Echo the listing from its beginning through the line with "line at (963, 992): dashed -> solid", keeping every line unchanged and including both ends.

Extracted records
## Begin

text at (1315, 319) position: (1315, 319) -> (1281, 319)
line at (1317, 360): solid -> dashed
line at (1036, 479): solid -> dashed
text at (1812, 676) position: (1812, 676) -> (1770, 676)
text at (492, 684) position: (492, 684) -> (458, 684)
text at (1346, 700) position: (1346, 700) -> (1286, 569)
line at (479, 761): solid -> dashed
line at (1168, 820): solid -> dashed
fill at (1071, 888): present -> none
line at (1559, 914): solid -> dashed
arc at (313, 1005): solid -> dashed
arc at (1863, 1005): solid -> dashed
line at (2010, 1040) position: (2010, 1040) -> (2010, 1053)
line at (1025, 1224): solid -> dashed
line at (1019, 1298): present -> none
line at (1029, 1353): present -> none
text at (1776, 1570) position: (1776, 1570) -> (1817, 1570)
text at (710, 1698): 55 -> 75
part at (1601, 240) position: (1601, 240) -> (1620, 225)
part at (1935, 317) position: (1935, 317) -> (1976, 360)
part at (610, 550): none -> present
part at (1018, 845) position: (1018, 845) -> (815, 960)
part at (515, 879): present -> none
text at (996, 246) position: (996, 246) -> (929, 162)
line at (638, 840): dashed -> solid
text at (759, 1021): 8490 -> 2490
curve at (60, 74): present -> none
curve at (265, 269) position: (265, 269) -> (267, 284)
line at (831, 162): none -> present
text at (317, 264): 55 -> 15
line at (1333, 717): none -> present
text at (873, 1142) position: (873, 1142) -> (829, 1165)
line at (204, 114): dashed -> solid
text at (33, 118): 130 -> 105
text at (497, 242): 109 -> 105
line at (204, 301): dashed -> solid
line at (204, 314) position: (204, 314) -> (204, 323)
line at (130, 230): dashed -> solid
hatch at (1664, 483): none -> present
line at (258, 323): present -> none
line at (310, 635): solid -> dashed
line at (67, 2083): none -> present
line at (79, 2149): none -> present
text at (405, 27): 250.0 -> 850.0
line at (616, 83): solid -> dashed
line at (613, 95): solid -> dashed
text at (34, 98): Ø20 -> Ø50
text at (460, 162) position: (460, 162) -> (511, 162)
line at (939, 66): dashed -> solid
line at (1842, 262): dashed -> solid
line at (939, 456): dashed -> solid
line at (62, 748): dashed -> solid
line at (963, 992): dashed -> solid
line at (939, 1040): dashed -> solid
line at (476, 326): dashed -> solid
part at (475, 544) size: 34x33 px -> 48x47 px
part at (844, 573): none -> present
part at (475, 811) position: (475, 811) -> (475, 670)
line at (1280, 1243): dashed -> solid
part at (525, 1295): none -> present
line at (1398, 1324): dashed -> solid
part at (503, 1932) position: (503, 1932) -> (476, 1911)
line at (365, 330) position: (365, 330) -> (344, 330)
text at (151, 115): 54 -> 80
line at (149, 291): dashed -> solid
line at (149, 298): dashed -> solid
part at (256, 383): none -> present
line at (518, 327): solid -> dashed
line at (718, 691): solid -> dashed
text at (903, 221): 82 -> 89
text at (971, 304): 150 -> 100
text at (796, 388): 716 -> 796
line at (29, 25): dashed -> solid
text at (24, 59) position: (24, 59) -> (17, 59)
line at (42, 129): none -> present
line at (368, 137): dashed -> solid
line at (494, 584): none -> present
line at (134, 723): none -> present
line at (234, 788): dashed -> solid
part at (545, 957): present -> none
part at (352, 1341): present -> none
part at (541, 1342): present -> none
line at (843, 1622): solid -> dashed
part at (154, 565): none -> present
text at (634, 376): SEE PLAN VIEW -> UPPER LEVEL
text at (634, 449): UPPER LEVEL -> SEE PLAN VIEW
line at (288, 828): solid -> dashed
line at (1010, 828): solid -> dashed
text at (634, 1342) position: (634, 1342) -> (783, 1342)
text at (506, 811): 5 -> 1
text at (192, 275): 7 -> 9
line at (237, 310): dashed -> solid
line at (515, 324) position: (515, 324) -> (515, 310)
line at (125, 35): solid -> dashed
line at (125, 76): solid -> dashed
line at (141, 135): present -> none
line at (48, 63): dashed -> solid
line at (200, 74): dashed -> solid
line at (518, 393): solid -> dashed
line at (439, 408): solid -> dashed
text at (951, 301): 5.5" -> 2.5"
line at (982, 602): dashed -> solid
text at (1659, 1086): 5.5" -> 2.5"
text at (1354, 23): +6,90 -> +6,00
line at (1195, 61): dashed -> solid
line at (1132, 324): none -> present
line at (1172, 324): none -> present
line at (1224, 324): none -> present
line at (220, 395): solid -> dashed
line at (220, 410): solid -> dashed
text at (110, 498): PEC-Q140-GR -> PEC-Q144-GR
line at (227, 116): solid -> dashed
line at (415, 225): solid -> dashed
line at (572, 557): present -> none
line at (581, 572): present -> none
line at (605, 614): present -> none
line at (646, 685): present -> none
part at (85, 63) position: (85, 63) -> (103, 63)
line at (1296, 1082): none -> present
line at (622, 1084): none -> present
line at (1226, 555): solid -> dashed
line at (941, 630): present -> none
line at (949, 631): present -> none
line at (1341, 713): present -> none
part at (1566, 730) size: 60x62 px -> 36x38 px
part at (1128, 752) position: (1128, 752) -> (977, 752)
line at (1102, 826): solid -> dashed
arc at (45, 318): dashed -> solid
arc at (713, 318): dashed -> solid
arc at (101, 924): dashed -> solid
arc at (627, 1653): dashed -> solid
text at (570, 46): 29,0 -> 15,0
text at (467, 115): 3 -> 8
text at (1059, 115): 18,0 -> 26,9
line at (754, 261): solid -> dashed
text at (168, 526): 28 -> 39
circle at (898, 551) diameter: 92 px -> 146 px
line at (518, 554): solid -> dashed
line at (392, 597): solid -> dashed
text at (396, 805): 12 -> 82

## End

Exercise answer:
text at (1315, 319) position: (1315, 319) -> (1281, 319)
line at (1317, 360): solid -> dashed
line at (1036, 479): solid -> dashed
text at (1812, 676) position: (1812, 676) -> (1770, 676)
text at (492, 684) position: (492, 684) -> (458, 684)
text at (1346, 700) position: (1346, 700) -> (1286, 569)
line at (479, 761): solid -> dashed
line at (1168, 820): solid -> dashed
fill at (1071, 888): present -> none
line at (1559, 914): solid -> dashed
arc at (313, 1005): solid -> dashed
arc at (1863, 1005): solid -> dashed
line at (2010, 1040) position: (2010, 1040) -> (2010, 1053)
line at (1025, 1224): solid -> dashed
line at (1019, 1298): present -> none
line at (1029, 1353): present -> none
text at (1776, 1570) position: (1776, 1570) -> (1817, 1570)
text at (710, 1698): 55 -> 75
part at (1601, 240) position: (1601, 240) -> (1620, 225)
part at (1935, 317) position: (1935, 317) -> (1976, 360)
part at (610, 550): none -> present
part at (1018, 845) position: (1018, 845) -> (815, 960)
part at (515, 879): present -> none
text at (996, 246) position: (996, 246) -> (929, 162)
line at (638, 840): dashed -> solid
text at (759, 1021): 8490 -> 2490
curve at (60, 74): present -> none
curve at (265, 269) position: (265, 269) -> (267, 284)
line at (831, 162): none -> present
text at (317, 264): 55 -> 15
line at (1333, 717): none -> present
text at (873, 1142) position: (873, 1142) -> (829, 1165)
line at (204, 114): dashed -> solid
text at (33, 118): 130 -> 105
text at (497, 242): 109 -> 105
line at (204, 301): dashed -> solid
line at (204, 314) position: (204, 314) -> (204, 323)
line at (130, 230): dashed -> solid
hatch at (1664, 483): none -> present
line at (258, 323): present -> none
line at (310, 635): solid -> dashed
line at (67, 2083): none -> present
line at (79, 2149): none -> present
text at (405, 27): 250.0 -> 850.0
line at (616, 83): solid -> dashed
line at (613, 95): solid -> dashed
text at (34, 98): Ø20 -> Ø50
text at (460, 162) position: (460, 162) -> (511, 162)
line at (939, 66): dashed -> solid
line at (1842, 262): dashed -> solid
line at (939, 456): dashed -> solid
line at (62, 748): dashed -> solid
line at (963, 992): dashed -> solid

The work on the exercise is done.